◆ TEXT PASSAGE ◆
________________________
Further, although the configuration described in Japanese Patent Application Laid-Open No. 2000-092323 exhibits an effect in a pattern in which dots are caused to grow as in the AM screening, it is believed that overlapping of the respective dot patterns of the two colors occurs in a case where the configuration is applied to the FM screening. In a process of generating a dot pattern of the FM screening, dots of isolated points are grown by dotting at locations as far as possible from surrounding points so that the isolated points are dispersed at uniform distances. Accordingly, when continuing the dotting, the dotting is performed ultimately from positions close to the surrounding points. Therefore, a pattern in which dots of two colors are adjacent to each other is formed so that, in terms of the relationship between the dot diameter and the pixel pitch, the respective dot patterns of the two colors may overlap at the time when the dots of the two colors are adjacent to each other.

SUMMARY

One or more embodiments of the present invention provide an image forming apparatus and a dot pattern adjustment method capable of reducing overlapping of respective dot patterns of two colors.

One or more embodiments of the present invention provide an image forming apparatus comprising:

an image former that includes ink dischargers of two or more colors and forms an image on a recording medium by using the ink dischargers; and

a hardware processor that generates a dot pattern in each of the ink dischargers of two or more colors, wherein

in a case where a first dot pattern of a first color with a uniform density and a second dot pattern of a second color with a uniform density are combined, the hardware processor adjusts the second dot pattern based on a positional relationship of each dot in the first dot pattern.

One or more embodiments of the present invention provide a dot pattern adjustment method by an image forming apparatus comprising an image former that includes ink dischargers of two or more colors and forms an image on a recording medium by using the ink dischargers, the method comprising:

generating a dot pattern in each of the ink dischargers of two or more colors; and

in a case where a first dot pattern of a first color with a uniform density and a second dot pattern of a second color with a uniform density are combined, adjusting the second dot pattern based on a positional relationship of each dot in the first dot pattern.

BRIEF DESCRIPTION OF DRAWINGS

The advantages and features provided by one or more embodiments of the invention will become more fully understood from the detailed description given hereinbelow and the appended drawings which are given by way of illustration only, and thus are not intended as a definition of the limits of the present invention:

FIG. 1 is a diagram illustrating a schematic configuration of an image forming apparatus according to one or more embodiments of the present invention;

FIG. 2 is a block diagram illustrating a main functional configuration of the image forming apparatus according to one or more embodiments;

FIG. 3 is a diagram for explaining dot generation of a second dot pattern according to one or more embodiments;

FIG. 4 is a diagram for explaining the dot generation of the second dot pattern according to one or more embodiments;

FIG. 5 is a flowchart illustrating one operation example when executing pattern generation control in the image forming apparatus according to one or more embodiments;

FIG. 6 is a diagram for explaining dot position adjustment of a first dot pattern according to one or more embodiments; and

FIG. 7 is a diagram for explaining the dot position adjustment of the first dot pattern according to one or more embodiments.
________________________
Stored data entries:
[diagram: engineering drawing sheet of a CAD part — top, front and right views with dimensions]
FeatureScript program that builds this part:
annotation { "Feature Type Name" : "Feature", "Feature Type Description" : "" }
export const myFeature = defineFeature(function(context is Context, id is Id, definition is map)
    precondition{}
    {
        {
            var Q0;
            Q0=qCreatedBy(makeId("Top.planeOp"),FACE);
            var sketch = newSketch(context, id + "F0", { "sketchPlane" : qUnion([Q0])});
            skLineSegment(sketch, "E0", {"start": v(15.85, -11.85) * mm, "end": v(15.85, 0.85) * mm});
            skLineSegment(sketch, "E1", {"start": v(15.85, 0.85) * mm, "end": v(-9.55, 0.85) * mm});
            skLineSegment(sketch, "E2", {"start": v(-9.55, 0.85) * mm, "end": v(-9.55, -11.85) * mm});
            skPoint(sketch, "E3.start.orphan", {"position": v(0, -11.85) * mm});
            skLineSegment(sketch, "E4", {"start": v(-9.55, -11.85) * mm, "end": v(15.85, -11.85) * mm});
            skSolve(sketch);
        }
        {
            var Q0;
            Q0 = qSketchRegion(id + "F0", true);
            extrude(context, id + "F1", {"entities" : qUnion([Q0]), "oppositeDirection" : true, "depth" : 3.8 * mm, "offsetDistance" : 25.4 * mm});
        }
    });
________________________
◆ PROBLEM 1 ◆
In the dot pattern passage, what does the hardware processor base its adjustment of the second dot pattern on?
◆ PROBLEM 2 ◆
Copy the dot pattern passage word for word from "FIG. 5 is a" to "or more embodiments.".

◆ WRITTEN ANSWER 1 ◆
It bases the adjustment on the positional relationship of each dot in the first dot pattern.

◆ WRITTEN ANSWER 2 ◆
FIG. 5 is a flowchart illustrating one operation example when executing pattern generation control in the image forming apparatus according to one or more embodiments;

FIG. 6 is a diagram for explaining dot position adjustment of a first dot pattern according to one or more embodiments; and

FIG. 7 is a diagram for explaining the dot position adjustment of the first dot pattern according to one or more embodiments.